Woodstock bears the name of a real estate tract platted in 1889. At that time it was in vogue to name housing tracts after Sir Walter Scott's novels. In the Southeast part of Portland we have Woodstock, Ivanhoe, Kenilworth and Waverly (spelling is different from Waverleigh). The word "stoc" is an Anglo-Saxon word which means a stockaded place and woodstock means a place fortified with wooden posts. Woodstock had a post office, as a separate town, with its own postmark, beginning in 1891 and it lasted until 1912.
The town of Kenton, Oregon was platted by George F. Heusner in 1905. He envisioned an industrial community on the North end of Portland. Originally, he wanted to name the town Kenwood, but another addition to the city was already using the name, so he settled on Kenton.
Portland’s Hollywood district started taking shape along Sandy Road around 1900. It was originally called Hollyrood. In 1926, after the Hollywood Theatre opened, the area was renamed Hollywood.
You can’t talk about Portland history without talking about Bull Run, the source for Portland’s pure drinking water. Located in the western foothills of Mt. Hood, Bull Run was also a main source of electricity for Portland and in the early days, it boasted a town that had a Hotel, Gas Station, Grocery Store, Blacksmith and many other amenities that a modern town of the turn-of-the-century boasted of.
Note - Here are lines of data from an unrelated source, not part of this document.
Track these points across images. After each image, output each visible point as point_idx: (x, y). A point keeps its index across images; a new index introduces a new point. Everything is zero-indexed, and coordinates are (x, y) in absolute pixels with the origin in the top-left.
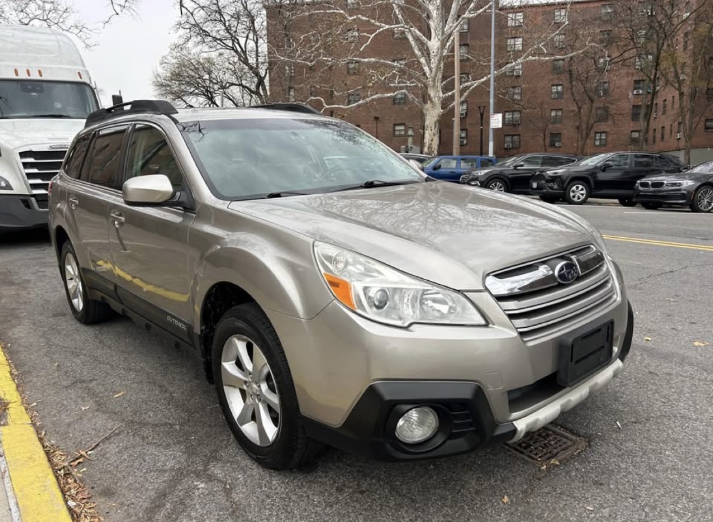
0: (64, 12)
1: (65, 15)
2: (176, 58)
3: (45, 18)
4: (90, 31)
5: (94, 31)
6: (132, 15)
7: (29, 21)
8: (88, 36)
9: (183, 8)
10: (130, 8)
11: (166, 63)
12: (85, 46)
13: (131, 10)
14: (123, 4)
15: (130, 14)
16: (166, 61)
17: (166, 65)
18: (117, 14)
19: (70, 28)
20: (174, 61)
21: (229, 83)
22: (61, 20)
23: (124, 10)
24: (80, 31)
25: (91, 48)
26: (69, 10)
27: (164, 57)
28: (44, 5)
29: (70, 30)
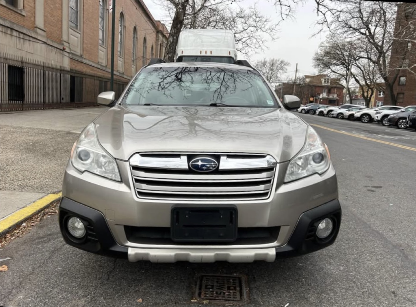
0: (265, 22)
1: (265, 23)
2: (329, 42)
3: (256, 26)
4: (276, 31)
5: (278, 30)
6: (292, 19)
7: (248, 28)
8: (275, 33)
9: (319, 12)
10: (291, 15)
11: (322, 46)
12: (272, 39)
13: (292, 17)
14: (287, 14)
15: (291, 19)
16: (323, 45)
17: (322, 47)
18: (283, 19)
19: (266, 30)
20: (327, 45)
21: (358, 57)
22: (263, 26)
23: (288, 17)
24: (271, 31)
25: (275, 40)
26: (267, 21)
27: (322, 43)
28: (256, 19)
29: (267, 31)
It is believed that the original settlement, which was christened Unavilla, was near to the present-day location of the Bull Run School. A post office was established there on May 6, 1893. This was about the time the pristine waters of the Bull Run Watershed were harnessed. An elaborate water purification and delivery system was built to transport this water to the residents of Portland and the surrounding area.
Within a couple years, Bull Run outgrew Unavilla and the post office moved about a mile east to Bull Run on Nov. 22, 1895. There are plateaus above the Bull Run River, on the way to Marmot, where wild cattle ran free, hence the name “Bull Run”. The bulls had probably escaped from pioneers who came in Wagon Trains from the East on The Oregon Trail.